● **Texte à lire**:

- - - - - - -

Ingénieur du son : Edward J. Johnston et Dick Vorisek.
Musique : David Amram.
Avec : Natalie Wood (Deanie), Warren Beatty (Bud), Barbara Loden (Ginny), Pat Hingle (Ace Stamper), Audrey Christie (Mrs Loomis)...

Il est de certaines œuvres qui brûlent les possibles et proposent, radicalement, la vie splendide et/ou misérable d’êtres plus qu’humains. Les personnages du film d’Elia Kazan sont de ceux-là. L’histoire de l’impossible rencontre de Bud et de Deanie se réalise dans un souffle qui n’a d’égal que celui de l’invention et de l’insurrection.

Une chronologie s’impose toutefois puisque « Splendor in the grass » (titre anglais détenteur de la métaphore du film) a été créé un an après A bout de souffle de Jean-Luc Godard. C’est un élément de mise en perspective important puisque le sujet du film tend vers la même représentation du Réel. Si chez Godard il s’agit d’une fuite vers l’avant, Elia Kazan est d’emblée beaucoup plus grave (mais plus définitif) puisqu’il choisit de recentrer historiquement son scénario. Celui-ci se déroule durant la Prohibition puis le gravissime krach boursier de 1929, conférant au film l’aura puissante du drame passé.

- - - - - - -

● **Données fournies**:
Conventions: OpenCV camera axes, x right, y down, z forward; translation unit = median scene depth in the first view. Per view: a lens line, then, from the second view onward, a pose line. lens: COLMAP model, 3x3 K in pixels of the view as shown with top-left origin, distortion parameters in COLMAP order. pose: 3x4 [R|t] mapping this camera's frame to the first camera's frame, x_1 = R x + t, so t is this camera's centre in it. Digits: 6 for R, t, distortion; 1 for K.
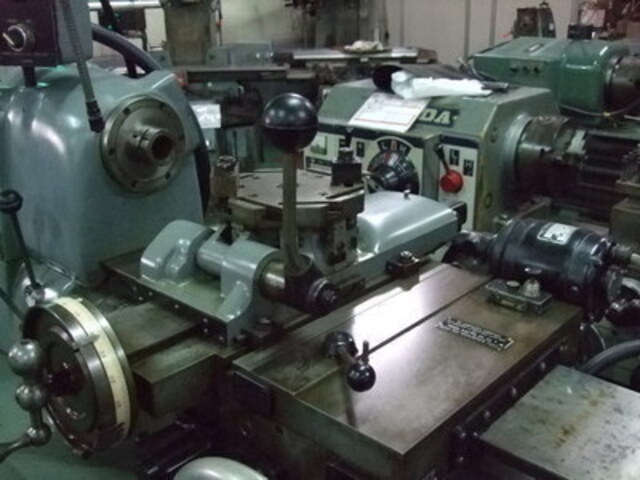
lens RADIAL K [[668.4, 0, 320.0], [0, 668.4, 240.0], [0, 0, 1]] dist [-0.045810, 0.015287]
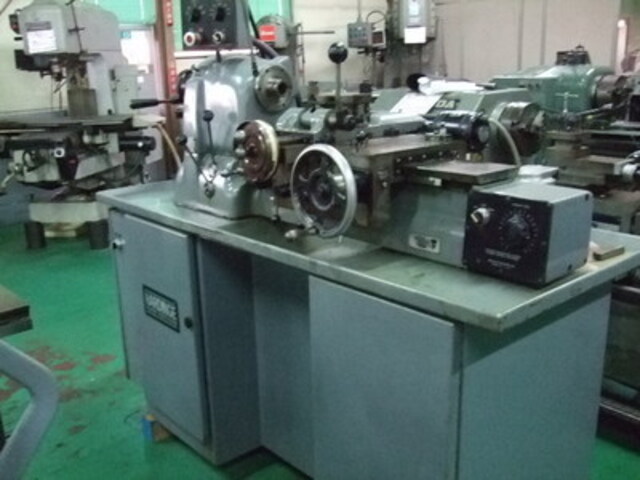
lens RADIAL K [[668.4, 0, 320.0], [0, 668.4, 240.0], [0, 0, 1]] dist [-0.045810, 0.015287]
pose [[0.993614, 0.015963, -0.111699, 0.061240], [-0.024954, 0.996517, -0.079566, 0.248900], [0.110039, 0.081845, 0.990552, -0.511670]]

- - - - - - -

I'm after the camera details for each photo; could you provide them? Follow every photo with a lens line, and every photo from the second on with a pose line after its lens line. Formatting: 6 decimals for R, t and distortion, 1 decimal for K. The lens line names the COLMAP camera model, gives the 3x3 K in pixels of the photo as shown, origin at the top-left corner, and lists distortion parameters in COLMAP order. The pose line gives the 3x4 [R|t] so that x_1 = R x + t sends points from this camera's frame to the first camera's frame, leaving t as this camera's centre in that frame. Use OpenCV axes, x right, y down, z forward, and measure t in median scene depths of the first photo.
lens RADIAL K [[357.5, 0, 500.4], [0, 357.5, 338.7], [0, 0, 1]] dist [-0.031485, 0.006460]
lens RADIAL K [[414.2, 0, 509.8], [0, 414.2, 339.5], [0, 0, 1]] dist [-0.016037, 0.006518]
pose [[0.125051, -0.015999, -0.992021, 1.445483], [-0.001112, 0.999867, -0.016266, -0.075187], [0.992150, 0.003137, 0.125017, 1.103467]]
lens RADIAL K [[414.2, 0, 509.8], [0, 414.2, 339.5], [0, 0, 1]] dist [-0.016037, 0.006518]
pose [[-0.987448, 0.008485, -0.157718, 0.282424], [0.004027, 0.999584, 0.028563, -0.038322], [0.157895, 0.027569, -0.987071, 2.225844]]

- - - - - - -

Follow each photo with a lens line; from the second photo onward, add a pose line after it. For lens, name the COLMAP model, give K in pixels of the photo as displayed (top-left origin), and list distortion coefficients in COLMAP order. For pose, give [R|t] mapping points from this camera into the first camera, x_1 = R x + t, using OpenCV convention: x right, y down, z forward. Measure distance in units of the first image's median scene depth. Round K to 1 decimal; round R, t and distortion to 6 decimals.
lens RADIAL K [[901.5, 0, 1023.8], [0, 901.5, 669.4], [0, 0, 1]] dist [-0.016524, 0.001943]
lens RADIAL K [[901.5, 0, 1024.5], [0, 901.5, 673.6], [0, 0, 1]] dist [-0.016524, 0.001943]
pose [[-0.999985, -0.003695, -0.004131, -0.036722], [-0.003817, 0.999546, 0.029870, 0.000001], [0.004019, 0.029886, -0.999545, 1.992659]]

- - - - - - -

● **Tâches et exercices**:
**A)** Relevez tous les interprètes nommés dans le texte sur le film d'Elia Kazan.
**B)** Recopiez fidèlement le passage du texte sur le film d'Elia Kazan qui va de « Avec : Natalie » jusqu'à « et de l’insurrection. ».
Pour répondre, servez-vous uniquement du texte.

● **Réponses par tâche**:
**A)** Natalie Wood, Warren Beatty, Barbara Loden, Pat Hingle, Audrey Christie

**B)**
Avec : Natalie Wood (Deanie), Warren Beatty (Bud), Barbara Loden (Ginny), Pat Hingle (Ace Stamper), Audrey Christie (Mrs Loomis)...

Il est de certaines œuvres qui brûlent les possibles et proposent, radicalement, la vie splendide et/ou misérable d’êtres plus qu’humains. Les personnages du film d’Elia Kazan sont de ceux-là. L’histoire de l’impossible rencontre de Bud et de Deanie se réalise dans un souffle qui n’a d’égal que celui de l’invention et de l’insurrection.